И сразу перестройка-то “ломкой” оборачивается. И, закрыв последнюю страницу, всё равно не найдёшь покоя. Даже и сами названия рассказов теперь в оглавлении просто так не пройдут. Вроде взяты первые, что под рукой. А лучше не оборачиваться. Ну, что тут глубокого-то? А раздумаешься и не будешь знать, как унять сердце. Это наш с вами “первенец” — эта беременная несовершеннолетняя детдомовская девочка накануне родов, и родится ли её ребенок без ВИЧ, которым она заражена, отчего-то вроде и от нас зависит. И это “рядом ходит” наше дитя, может быть, друг нашего сына, у которого “не было пионерских лагерей на три смены и школьных кружков, не было вожатых или других старших, которые бы приглядывали, поддерживали, а были тревожные взгляды мамы, её слезы и папины бесконечные подработки, поиски денег”. Как всеобще, как горько похоже! И нам решать, как спасти их обоих.

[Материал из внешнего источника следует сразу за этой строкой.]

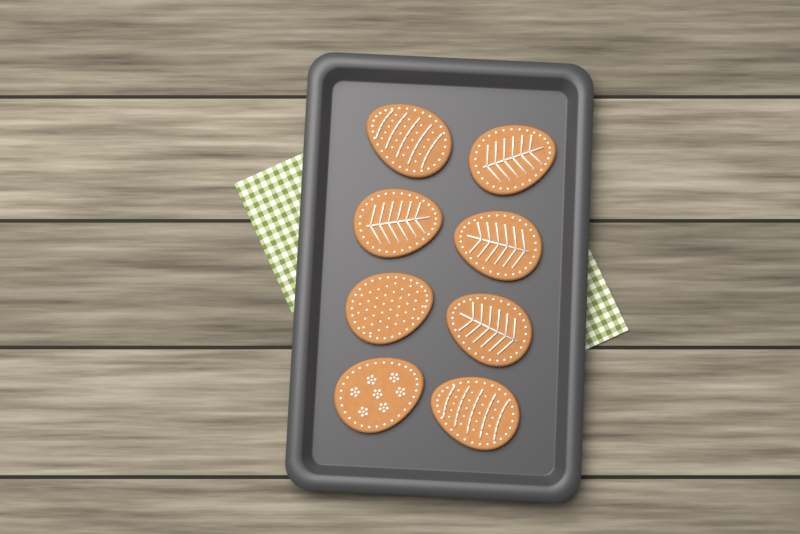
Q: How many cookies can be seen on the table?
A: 8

И нам болеть оттого, что мальчик из рассказа “Клад” опасно честен, губит, не ведая того, чьи-то жизни, потому что ему надо крестить сестрёнку прежде, чем оба останутся сиротами, потому что “Бог всех, кто к нему приходит, любит и оберегает”. Он заработает столько, чтобы и сестрёнку Бог полюбил”. А “зарабатывает”, не ведая того, передачей наркотиков.

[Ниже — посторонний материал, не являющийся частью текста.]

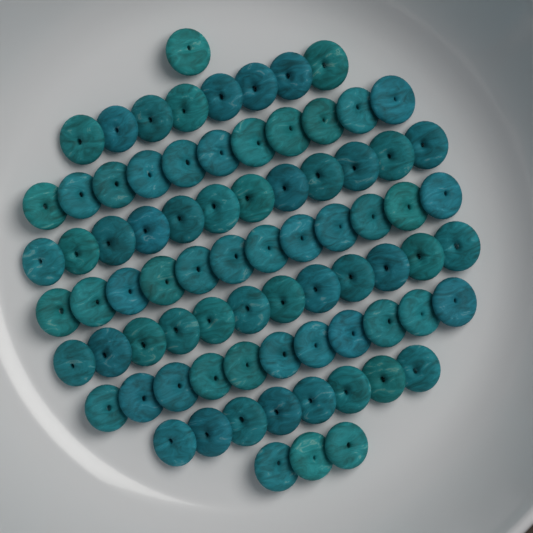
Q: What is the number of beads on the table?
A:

Время так повернулось, что вот и честность стала тревожна. Раньше-то (помните?) у Леонида Пантелеева мальчик не может уйти с “поста” при игре в войну, хотя про него давно забыли поставившие его мальчишки, потому что он дал честное слово. Мы любили этого мальчика и гордились им. А этого боимся, хотя виноваты мы, взрослые. Простые названия (“Первенец”. “Вместе ходит”, “Клад”), а будто всякое слово наизнанку вывернуто — Адам скрестил эти слова с другими смыслами.

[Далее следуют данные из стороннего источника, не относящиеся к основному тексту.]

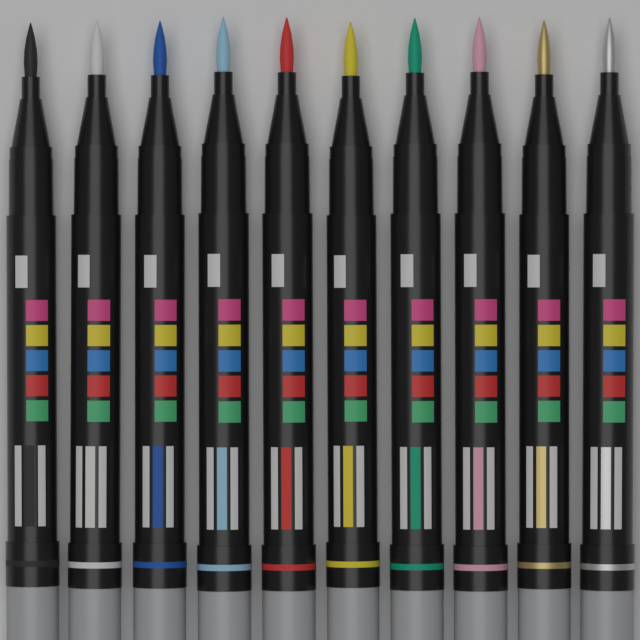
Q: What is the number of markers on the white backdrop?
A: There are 10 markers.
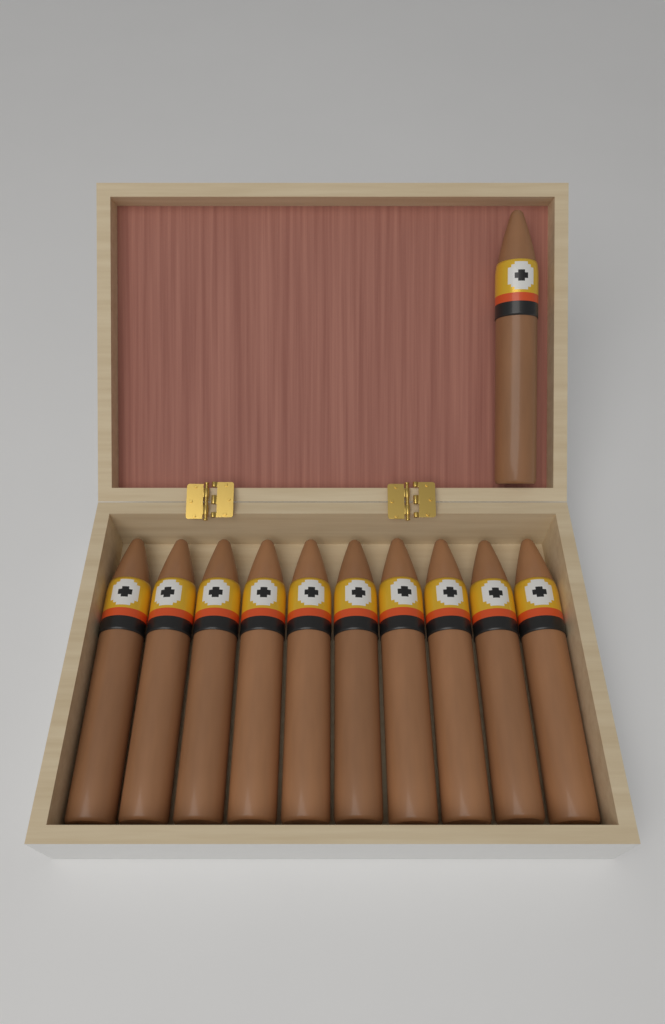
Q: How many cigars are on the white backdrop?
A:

Устанешь иногда от щегольства нынешней прозы, от блестящей однодневности, а только соберёшься махнуть рукой, как на твоих глазах слово опять выходит навстречу боли и подставляет своё сердце, чтобы разбудить и защитить нас, потому что знающий — вооружён. Теперь нам уже трудно будет закрыть глаза и притвориться, что мир благополучен, — полдневный свет не даст.
Время может переодеваться как угодно, искать свободы от идеологии, снимать с себя ответственность за якобы чужое прошлое, перед которым “мы не виноваты”, но нравственный закон всё так же незыблем, и Россия по-прежнему, по слову Рильке, есть “часть суши, окружённая небом”.